Gemini 3.5 Flash is proprietary and closed-weights, accessible only through Google's APIs. There is no Hugging Face release, no downloadable weights, and no self-hosting or fine-tuning path for the base model. It is available via the Gemini API at ai.google.dev using an API key, through Google Vertex AI using Google Cloud IAM (including a GDPR-compliant EU multi-region endpoint covered by the Vertex AI Data Processing Addendum), and through Google AI Studio for prototyping with a free-tier rate limit. Third-party aggregators such as OpenRouter also list Gemini 3.5 Flash for API access. For teams that require open weights, Google's separate Gemma family (Apache 2.0 licensed) is the open-weight alternative, distinct from the proprietary Gemini line. Commercial use of Gemini 3.5 Flash is governed by the Gemini API Additional Terms of Service.
What modalities does Gemini 3.5 Flash support?
Gemini 3.5 Flash accepts text, image, audio, video, and PDF as inputs in a single native API request. Output modalities are limited to text and tool-calls; the model does not generate images, audio, or video. Function calling and structured output (JSON mode) are fully supported, and the model can combine built-in tools, such as Google Search grounding and code execution, with custom function-call schemas in the same request. Function call results can themselves include multimodal objects like images and PDFs, even though the model's own generated output remains text-based. Its 83.6% MCP Atlas score reflects strong performance on Model Context Protocol tool orchestration specifically. For applications that need image, audio, or video generation, Google's Gemini 3.1 Flash Image model or another dedicated generation model must be paired alongside Gemini 3.5 Flash.
Does Gemini 3.5 Flash train on user data?
Google does not use API inputs to train production Gemini models by default, including Gemini 3.5 Flash, consistent with Google Cloud's standard data policy. Enterprise customers on Vertex AI can select data residency regions across the US, EU, and Asia, and the EU multi-region endpoint is covered by the Vertex AI Data Processing Addendum for GDPR-compliant routing within the EU. Google Cloud holds SOC 2 Type II and ISO 27001 certifications, and HIPAA-eligible configurations are available on Vertex AI for healthcare workloads. Under the EU AI Act, Gemini 3.5 Flash is expected to carry general-purpose AI obligations with systemic risk reporting requirements, consistent with prior Gemini models. The model's training knowledge cutoff is January 2025, and Google's standard data pipeline includes deduplication, quality filtering, CSAM filtering, and safety filtering before training. Specific retention windows for API logs are detailed in the Gemini API Additional Terms of Service.

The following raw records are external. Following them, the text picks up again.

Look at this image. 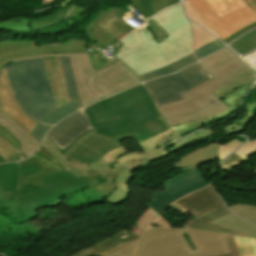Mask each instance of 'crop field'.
Listing matches in <instances>:
<instances>
[{
    "instance_id": "28ad6ade",
    "label": "crop field",
    "mask_w": 256,
    "mask_h": 256,
    "mask_svg": "<svg viewBox=\"0 0 256 256\" xmlns=\"http://www.w3.org/2000/svg\"><path fill=\"white\" fill-rule=\"evenodd\" d=\"M75 84L80 97L81 108L105 98L91 83L96 72L92 69L89 54H69Z\"/></svg>"
},
{
    "instance_id": "750c4746",
    "label": "crop field",
    "mask_w": 256,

Who is Gemini 3.5 Flash best for and who should avoid it?
Gemini 3.5 Flash is best for agentic coding teams running MCP-based tool loops, where its 83.6% MCP Atlas score and 78% SWE-bench Verified lead the field as of June 2026. It is also strong for product teams building multimodal applications that ingest video, audio, or PDFs at scale, given its 84.2% MMMU-Pro score and 1M-token context window. Cost-sensitive, high-throughput applications benefit from its 289 tokens/second output and $1.50/$9 per 1M pricing, roughly a third of Claude Opus 4.7's cost. Teams that need the strongest abstract reasoning, measured by ARC-AGI-2 or the Artificial Analysis Intelligence Index, should consider Gemini 3.1 Pro or GPT-5.5 instead, since Flash's 72.1% and 55 respectively trail both. Teams that need native image, audio, or video generation should pair Gemini 3.5 Flash with Gemini 3.1 Flash Image, since Flash's own output is text and tool-calls only. Latency-sensitive interactive applications should avoid thinking_level='high', which pushes time-to-first-token to roughly 17.75 seconds.